Le « braquage » de la BCEAO
L’ancien président est finalement acquitté des accusations de crimes de guerre et crimes contre l’humanité par la CPI en janvier 2019, mais reste sous la condamnation prononcée un an plus tôt par la justice ivoirienne à vingt ans de prison pour le « braquage » de la Banque centrale des Etats de l’Afrique de l’Ouest (BCEAO) pendant la crise post-électorale de 2010-2011. De retour en Côte d’Ivoire en juin 2021, il est gracié l’année suivante par le président Alassane Ouattara. Mais contrairement à une amnistie, la mesure n’a pas effacé la condamnation de son casier judiciaire et ne lui a donc pas permis de recouvrer ses droits civiques.
« Tout le monde sait que sa condamnation à vingt ans est politique, destinée à éliminer un adversaire, affirme M. Tchéidé. Alassane Ouattara était inéligible en 2000 [la junte au pouvoir, dirigée par Robert Guéï, avait rejeté sa candidature au motif de « nationalité douteuse »]. En 2005, c’est le président Laurent Gbagbo qui a pris la décision, à titre exceptionnel, d’autoriser la candidature d’Alassane Ouattara, ce qui lui a permis d’être élu en 2010. »

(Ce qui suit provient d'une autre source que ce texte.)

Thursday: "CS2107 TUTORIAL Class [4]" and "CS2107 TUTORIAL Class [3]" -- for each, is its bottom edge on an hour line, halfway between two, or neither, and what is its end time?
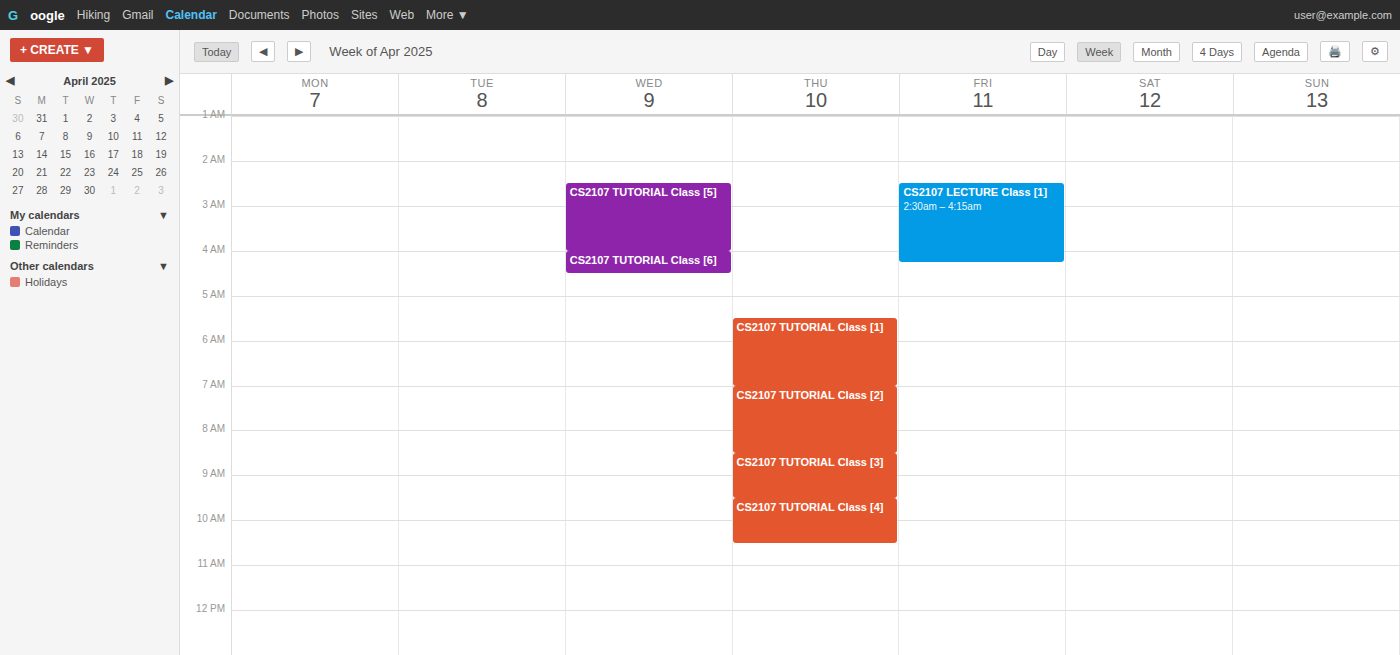
"CS2107 TUTORIAL Class [4]": 10:30 AM, halfway between the 10 AM and 11 AM lines. "CS2107 TUTORIAL Class [3]": 9:30 AM, halfway between the 9 AM and 10 AM lines.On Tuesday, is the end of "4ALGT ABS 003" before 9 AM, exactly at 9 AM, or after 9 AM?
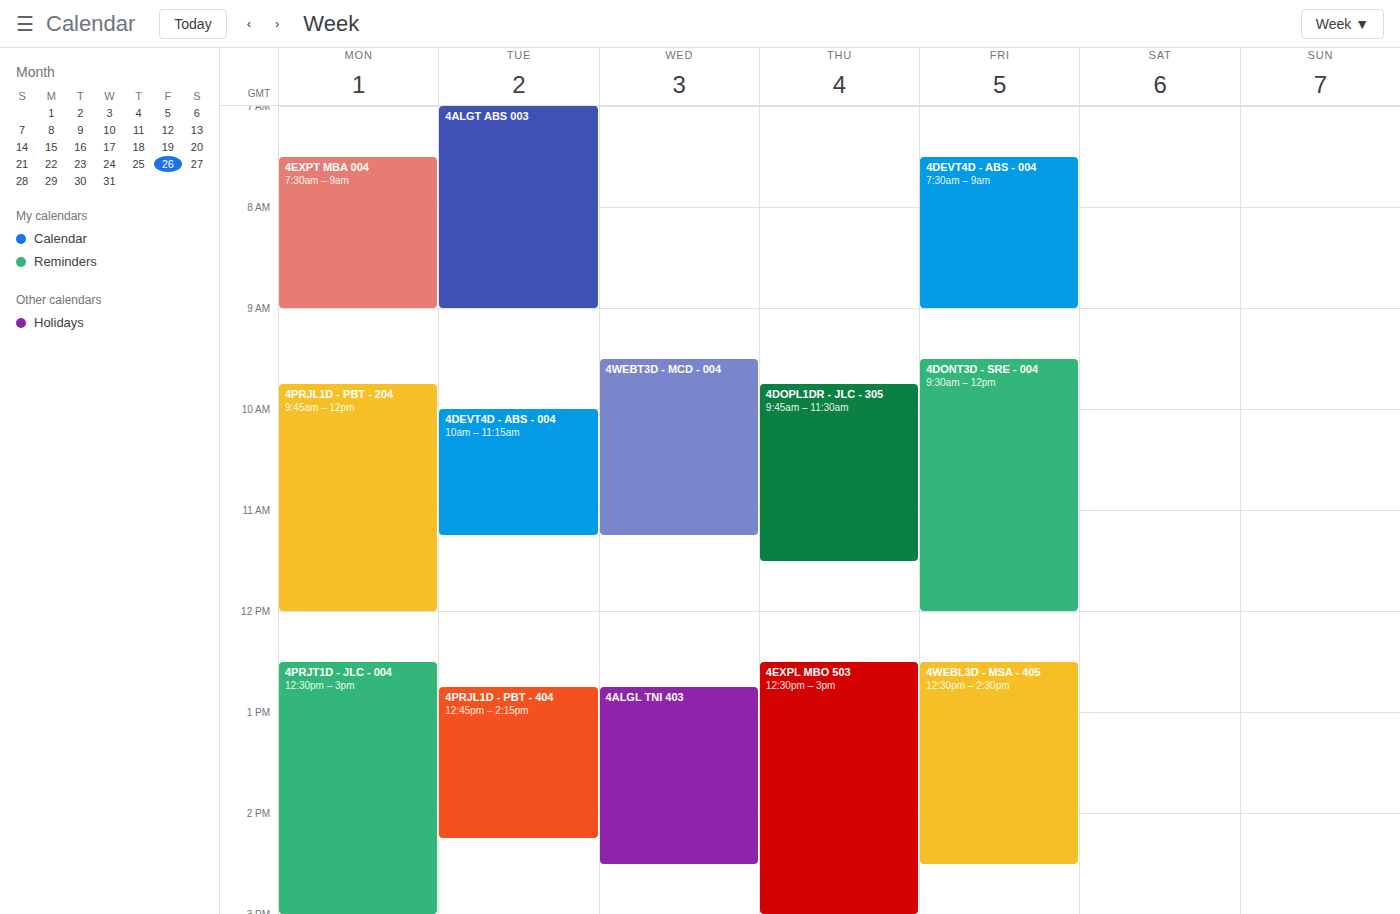
9:00 AM -- exactly at 9 AM, on the 9 AM line.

Un geste que le PPA-CI espère en retour, près de deux décennies plus tard, de la part du président Ouattara. « Nous attendons de lui un geste politique, indique M. Tchéidé. Qu’il manifeste la volonté d’effacer, une bonne fois pour toutes, les séquelles de la crise post-électorale de 2011 pour qu’on puisse aller ensemble de l’avant ! »
Mais même dans le cas d’une amnistie ou d’un accord politique qui autoriserait sa candidature, les chances pour Laurent Gbagbo d’accéder de nouveau à la présidence restent minces. Le PPA-CI a raté son entrée en scène aux élections locales de septembre 2023, remportant sous sa propre bannière deux communes sur 201 et aucune région sur 31, et neuf communes et une région grâce aux listes d’alliance avec l’autre grand parti d’opposition, le Parti démocratique de Côte d’Ivoire (PDCI).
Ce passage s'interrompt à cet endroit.